It's easier than ever for anyone to make a website, even without paying for a drag-and-drop builder like Squarespace. But there are still too many barriers for your average non-technical person to publish a site on the web.

I'd bet most people don't know there are free ways to host a website, and even if they find an explainer, technical platforms like Cloudflare and GitHub (let alone the command line) can be intimidating.

So I made weejur, which is basically a super simple UI front-end for GitHub Pages. You log in with OAuth, and then you can just paste HTML or upload files to publish a website. If you don't have a GitHub account, you can sign up right in the OAuth flow. It's completely free, and you can view the source here [1].

My hope is this makes it easier for people who don't know anything about web hosting to create and share their own websites.

Feel free to try it out and please share any questions/ideas/feedback!

[1] https://github.com/weejur/weejur/

This is cool! I like projects that simplify things for non-technical users, while also educating them

Nice app, but you mentioned for non-technical people to paste html and files. If the person is completely non-technical this is even something hard if they don't watch video guide or something like that. I mean why would they use this when they can build their sites with ai website builders like lovable, v0.app (which already has vercel integration)?

Sure, Lovable/v0 free tier is a good option, although I’m not sure how many non-tech people use them for things like personal sites or to quickly publish something they want to share. It feels like they’re going more after “builders”, and regular folks would be more using ChatGPT free tier, etc.

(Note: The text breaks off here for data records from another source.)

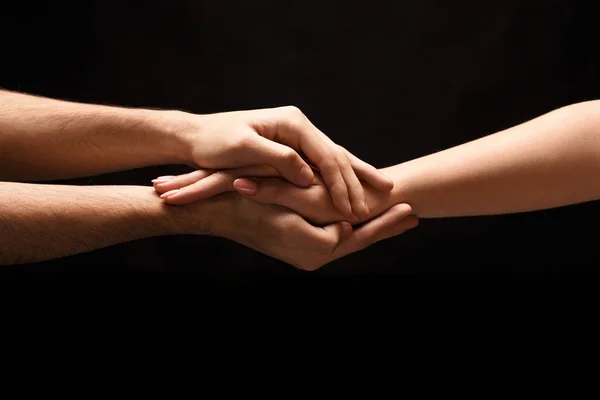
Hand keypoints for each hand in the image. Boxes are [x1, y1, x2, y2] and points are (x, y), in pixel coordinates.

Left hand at [162, 106, 392, 218]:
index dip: (342, 182)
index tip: (356, 207)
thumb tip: (308, 175)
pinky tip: (354, 187)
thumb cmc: (213, 141)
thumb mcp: (243, 148)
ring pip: (333, 159)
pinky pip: (322, 164)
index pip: (327, 155)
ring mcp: (295, 137)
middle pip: (337, 156)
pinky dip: (340, 177)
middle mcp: (298, 127)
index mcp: (292, 124)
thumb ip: (278, 159)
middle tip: (380, 203)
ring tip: (382, 192)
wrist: (194, 136)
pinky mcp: (289, 148)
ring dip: (356, 178)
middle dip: (359, 180)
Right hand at [183, 193, 416, 270]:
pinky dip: (350, 227)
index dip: (385, 224)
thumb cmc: (252, 202)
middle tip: (413, 216)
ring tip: (394, 218)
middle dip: (385, 228)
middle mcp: (311, 257)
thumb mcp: (290, 206)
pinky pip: (332, 237)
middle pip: (358, 242)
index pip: (359, 237)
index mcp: (313, 250)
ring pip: (347, 239)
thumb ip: (323, 224)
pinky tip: (359, 218)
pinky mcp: (297, 245)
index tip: (411, 211)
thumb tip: (349, 230)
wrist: (217, 209)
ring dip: (370, 227)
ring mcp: (304, 253)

Mainly it’s always bothered me that Squarespace etc can charge so much for simple static sites. I just don’t think most people realize you can host websites for free if you don’t need a database.

This is a nice idea.

There is still a real gap between "making some HTML" and actually getting something published on the web, especially for non-technical users. A simple path on top of GitHub Pages makes a lot of sense.

Curious how you are thinking about the next step after publish. Do you want weejur to stay intentionally minimal, or do you see it growing toward simple editing / updating workflows too?

It's like static.app

Sweet, didn’t know about this - yes, this is very similar.